[Exercise material Boundary: Start]
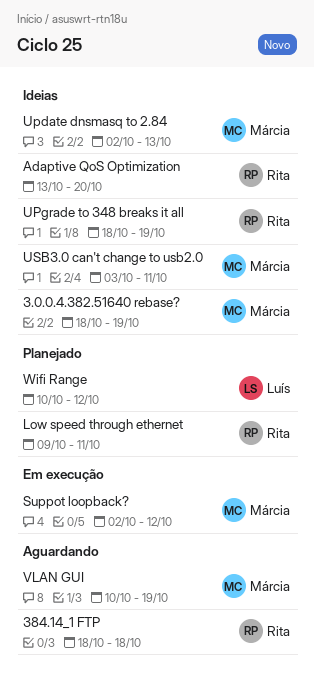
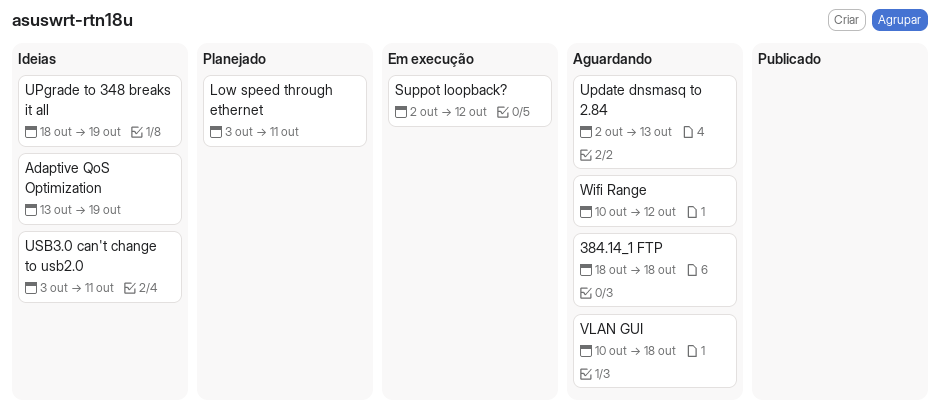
3.0.0.4.382.51640 rebase?: present -> none
Adaptive QoS Optimization, due: Oct 20 -> Oct 19
Low speed through ethernet, start: Oct 9 -> Oct 3
Update dnsmasq to 2.84, status: Ideias -> Aguardando
VLAN GUI, due: Oct 19 -> Oct 18
Wifi Range, status: Planejado -> Aguardando

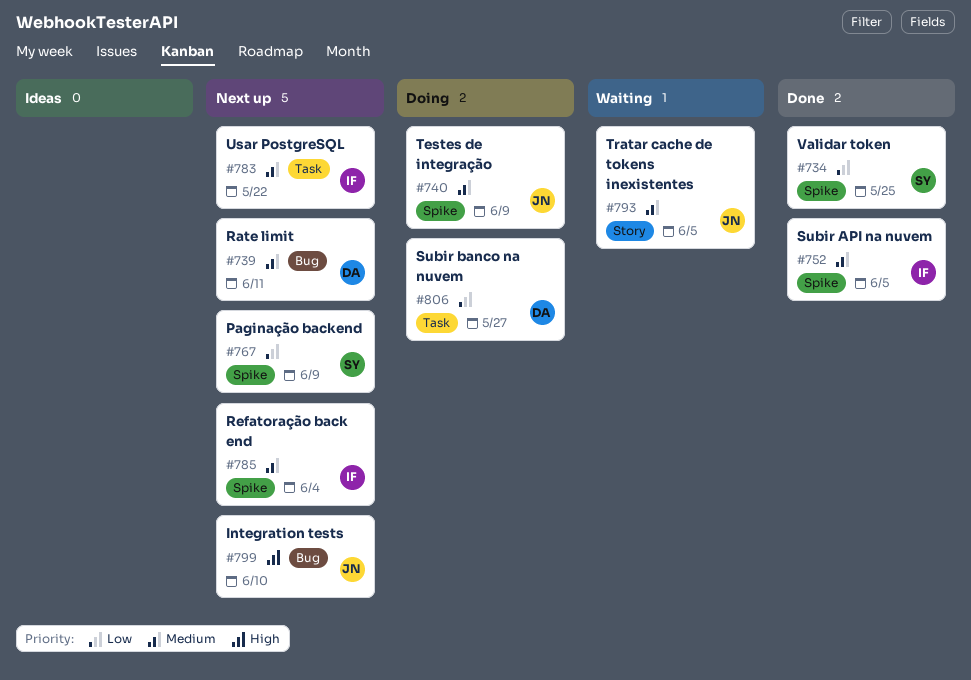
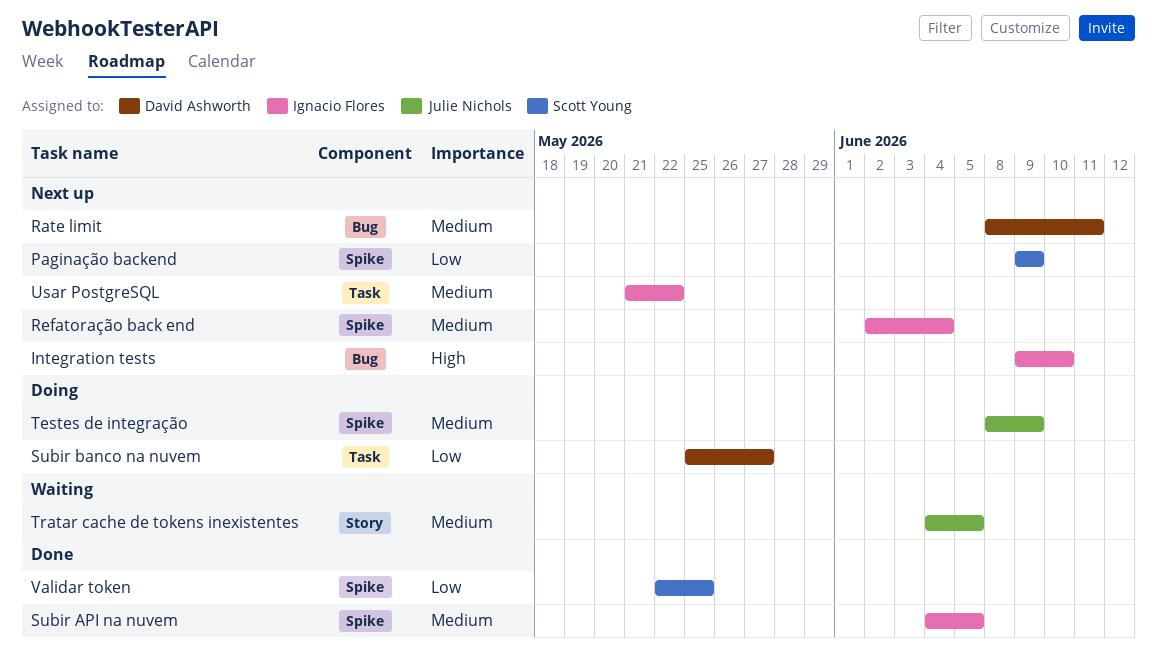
Integration tests, owner: Julie Nichols -> Ignacio Flores

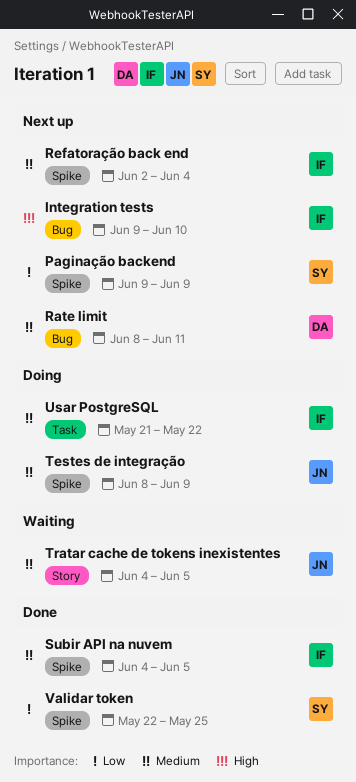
Subir banco na nuvem: present -> none
Usar PostgreSQL, status: Next up -> Doing

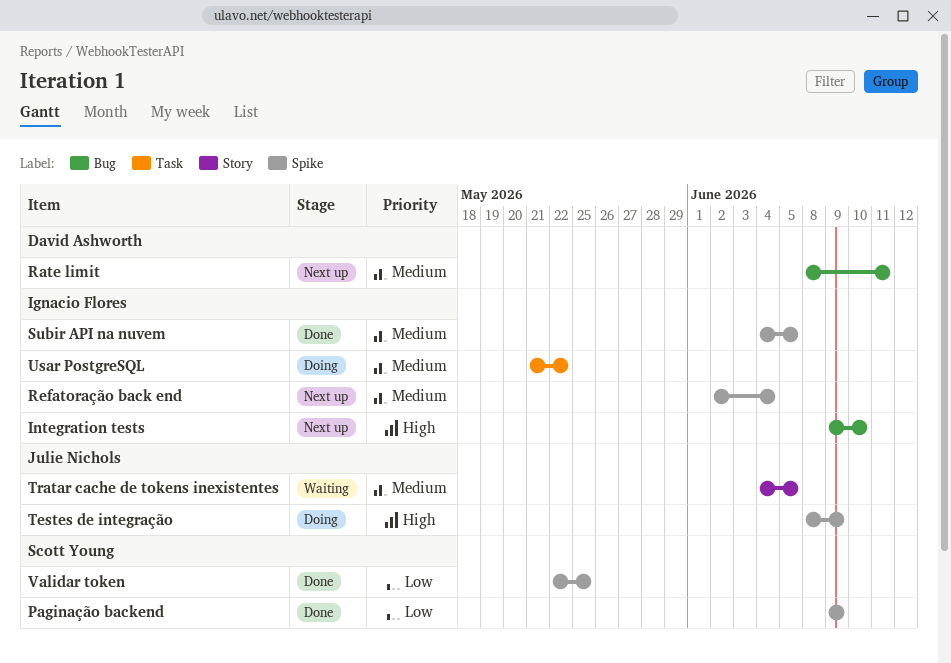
Paginação backend, status: Next up -> Done
Testes de integração, priority: Medium -> High

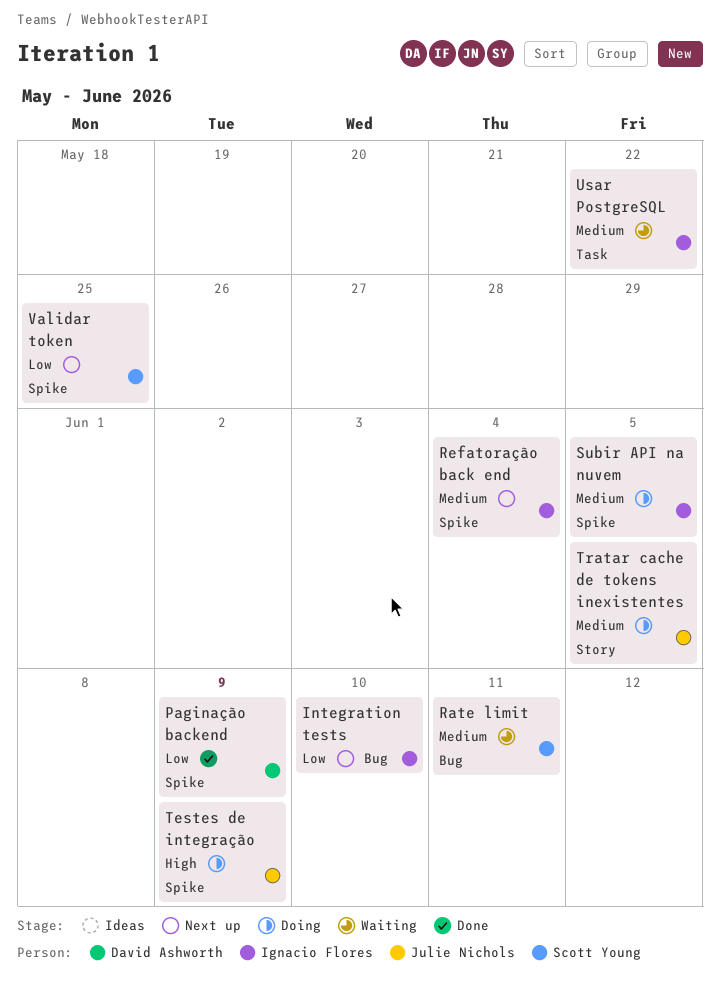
Integration tests, priority: High -> Low
Paginação backend, owner: Scott Young -> David Ashworth
Rate limit, status: Next up -> Waiting
Rate limit, owner: David Ashworth -> Scott Young
Subir API na nuvem, status: Done -> Doing
Tratar cache de tokens inexistentes, status: Waiting -> Doing
Usar PostgreSQL, status: Doing -> Waiting
Validar token, status: Done -> Next up

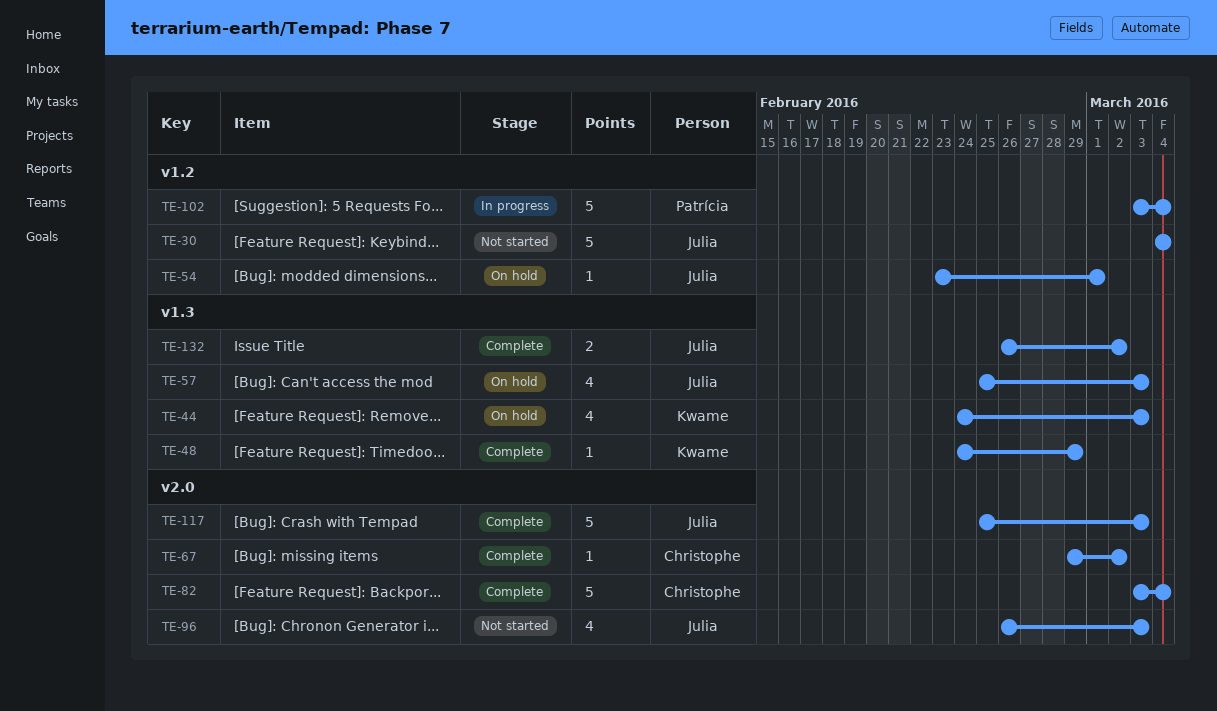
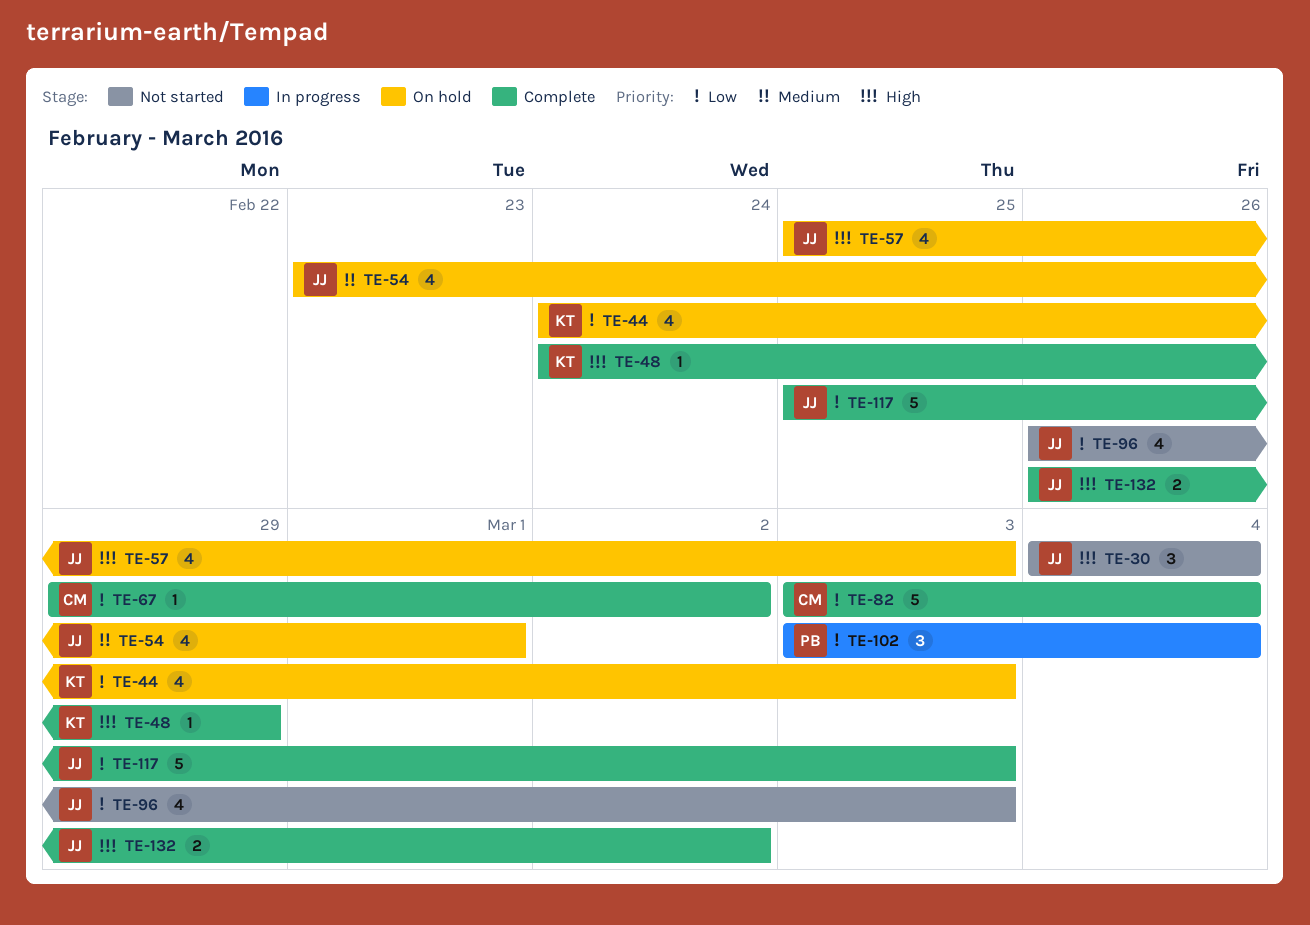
TE-30, estimate: 5 -> 3
TE-54, estimate: 1 -> 4
TE-102, estimate: 5 -> 3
[Exercise material Boundary: End]
*Problem to solve:*
Everything in the records above should be retyped exactly except the pictures.

*Result below:*
3.0.0.4.382.51640 rebase?: present -> none
Adaptive QoS Optimization, due: Oct 20 -> Oct 19
Low speed through ethernet, start: Oct 9 -> Oct 3
Update dnsmasq to 2.84, status: Ideias -> Aguardando
VLAN GUI, due: Oct 19 -> Oct 18
Wifi Range, status: Planejado -> Aguardando

Integration tests, owner: Julie Nichols -> Ignacio Flores

Subir banco na nuvem: present -> none
Usar PostgreSQL, status: Next up -> Doing

Paginação backend, status: Next up -> Done
Testes de integração, priority: Medium -> High

Integration tests, priority: High -> Low
Paginação backend, owner: Scott Young -> David Ashworth
Rate limit, status: Next up -> Waiting
Rate limit, owner: David Ashworth -> Scott Young
Subir API na nuvem, status: Done -> Doing
Tratar cache de tokens inexistentes, status: Waiting -> Doing
Usar PostgreSQL, status: Doing -> Waiting
Validar token, status: Done -> Next up

TE-30, estimate: 5 -> 3
TE-54, estimate: 1 -> 4
TE-102, estimate: 5 -> 3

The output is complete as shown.